'Treasuries' is explained in detail and with examples in the Retirement edition of the Herold Financial Dictionary, which you can get from Amazon in Ebook or Paperback edition.
Treasuries refer to United States Treasury Securities. These Treasuries are United States government debt that is actually issued and sold by the Department of the Treasury via the Bureau of Public Debt. The U.S. government uses its Treasury securities to finance the enormous and rising debt of the Federal government. In common and investor vernacular, these treasury securities are commonly simply called Treasuries.
Four different kinds of treasury securities exist. These are Treasury notes, Treasury bills, Treasury bonds, and TIPS, or Treasury Inflation Protected Securities. Other types of treasury securities are not marketed. These are comprised of savings bonds, Government Account Series debt given to trust funds that the government manages, and SLGS, or State and Local Government Series. The former marketable Treasury securities prove to be extremely liquid and also are traded significantly on the secondary market. The latter mentioned non marketable Treasury securities are only sold to subscribers. They may not be transferred back and forth via market sales.
The vast majority of U.S. Treasuries are actually held by other countries. As of January 2010, the top five largest holders of American Treasuries turn out to be China with $889 billion, Japan with $765.4 billion, the combined oil exporting nations with $218.4 billion, the United Kingdom with $206 billion, and Brazil with $169.1 billion. China and Japan combined hold an enormous $1.6 trillion worth of U.S. Treasuries.

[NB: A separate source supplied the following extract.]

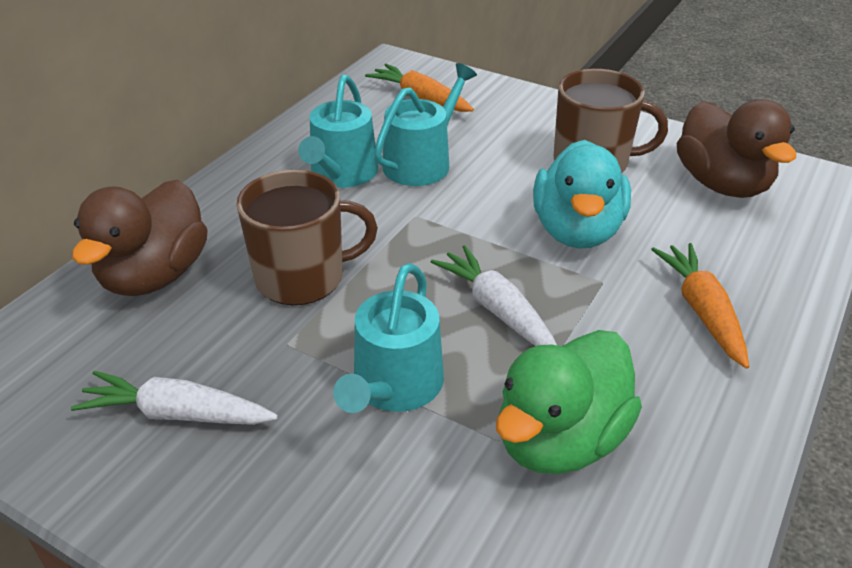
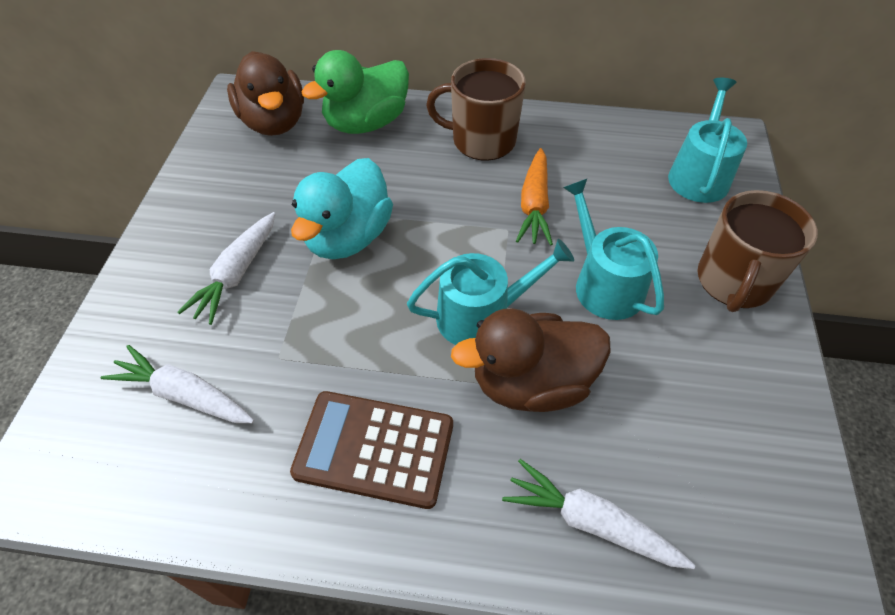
brown calculator: 0 -> 1
orange carrot: 2 -> 1
white carrot: 2 -> 3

These and other foreign countries have become such a large component of U.S. Treasuries debt purchases that many economists have grown afraid. They fear that since foreign nations now account for such a great percentage of U.S. Treasuries that should they decide to stop purchasing them, the U.S. debt and economy might simply collapse. The possibility that this is true has caused many observers to believe that the two economies of the United States and China are inextricably linked. Both countries are afraid of what would happen if the Chinese slowed their purchases of U.S. Treasuries. When Hillary Clinton, the U.S. Secretary of State, visited China earlier in 2010, she insisted that Beijing monetary authorities keep buying United States Treasuries. Her argument centered on the hope that this will pump the American economy back up, which would stimulate Chinese goods’ imports back home.
China has demonstrated its frustration over the possible decline in value of its U.S. Treasuries holdings too. The Chinese Premier Wen Jia Bao has expressed concern and a warning that the Chinese holdings of U.S. Treasuries could be downgraded and devalued if Washington can not get its runaway debt under controlled.